Aileron Therapeutics, Inc. is a clinical-stage biopharmaceutical company based in Watertown, Massachusetts, dedicated to developing innovative therapeutics, particularly stabilized cell-permeating alpha-helical peptides, for oncology and other therapeutic areas. The company’s lead product candidate, ALRN-6924, is designed to treat advanced solid tumors and is currently undergoing various clinical trials, including Phase 2a studies for peripheral T-cell lymphoma and advanced solid tumors, as well as Phase 1 trials for acute myeloid leukemia and myelodysplastic syndromes. Aileron Therapeutics also explores next-generation wild type p53 reactivators and has established collaborations with notable institutions such as Dana-Farber/Boston Children’s Cancer and Blood Disorders Center and Pfizer to evaluate the effectiveness of ALRN-6924 in combination with other treatments. Founded in 2001 and originally known as Renegade Therapeutics, the company aims to address critical cell functions through its novel approach to modulating protein-protein interactions.

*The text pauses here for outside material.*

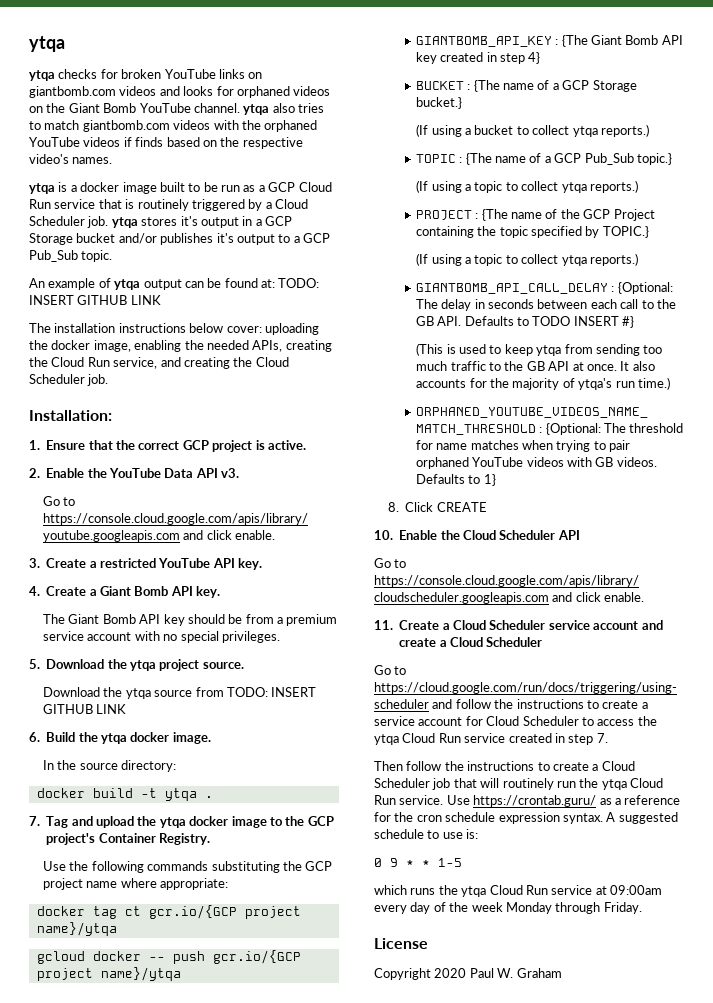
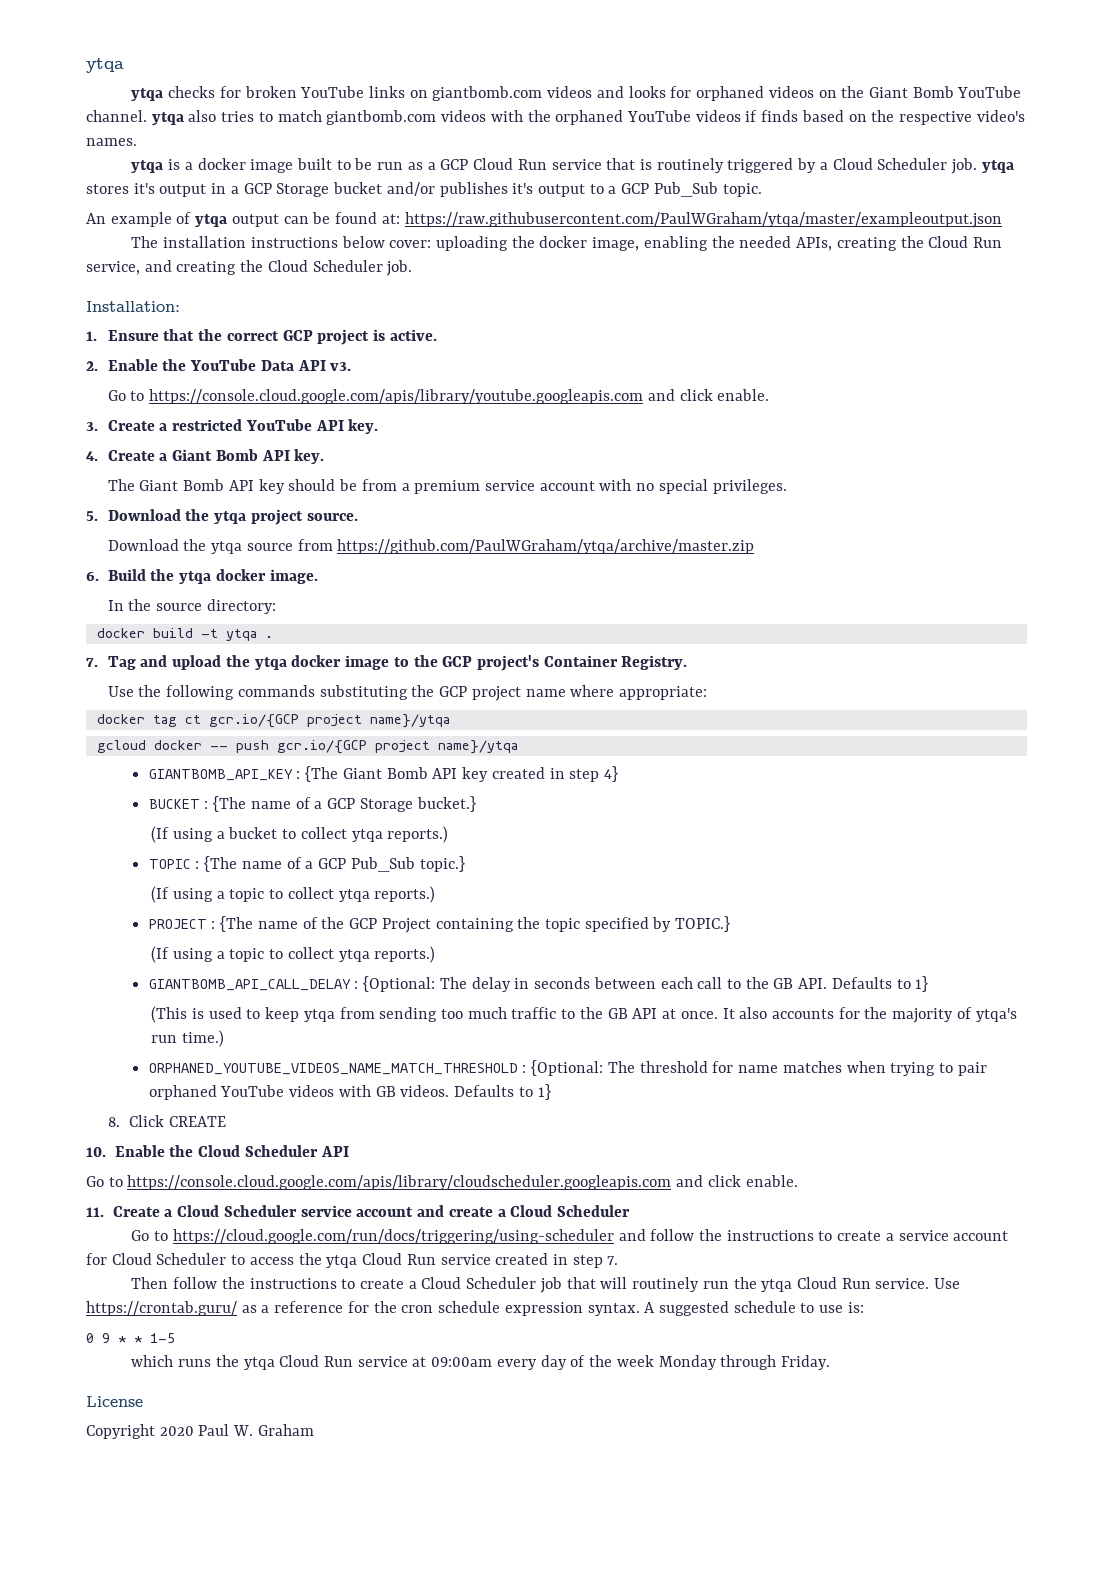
[278,278,320,288] [29,295,161,305] TODO: INSERT GITHUB LINK -> [404,212,1002,228] https://raw.githubusercontent.com/PaulWGraham/ytqa/master/exampleoutput.json
[226,687,317,697] [43,704,127,714] TODO: INSERT GITHUB LINK -> [337,539,755,554] https://github.com/PaulWGraham/ytqa/archive/master.zip
[532,316,635,328] TODO INSERT #} -> [915,976,929,992] 1}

Aileron Therapeutics, Inc. is a clinical-stage biopharmaceutical company based in Watertown, Massachusetts, dedicated to developing innovative therapeutics, particularly stabilized cell-permeating alpha-helical peptides, for oncology and other therapeutic areas. The company’s lead product candidate, ALRN-6924, is designed to treat advanced solid tumors and is currently undergoing various clinical trials, including Phase 2a studies for peripheral T-cell lymphoma and advanced solid tumors, as well as Phase 1 trials for acute myeloid leukemia and myelodysplastic syndromes. Aileron Therapeutics also explores next-generation wild type p53 reactivators and has established collaborations with notable institutions such as Dana-Farber/Boston Children’s Cancer and Blood Disorders Center and Pfizer to evaluate the effectiveness of ALRN-6924 in combination with other treatments. Founded in 2001 and originally known as Renegade Therapeutics, the company aims to address critical cell functions through its novel approach to modulating protein-protein interactions.

Gloucester Pharmaceuticals is a biopharmaceutical company focused on developing and advancing clinical-stage oncology drug candidates. Owned by Celgene, the company specializes in hematological malignancies and is best known for its lead compound, romidepsin. This late-stage oncology drug is a histone deacetylase (HDAC) inhibitor that has demonstrated potential efficacy in treating various forms of T-cell lymphomas and other hematological cancers, including cutaneous T-cell lymphoma, peripheral T-cell lymphoma, and multiple myeloma. Gloucester Pharmaceuticals retains worldwide exclusive rights to romidepsin, which has shown promise as a potent inhibitor of multiple HDAC classes in preclinical studies. The company aims to progress its drug candidates through regulatory approval and commercialization to address unmet medical needs in oncology.

Cyrano Sciences, is focused on providing chemical and biological sensors and software solutions.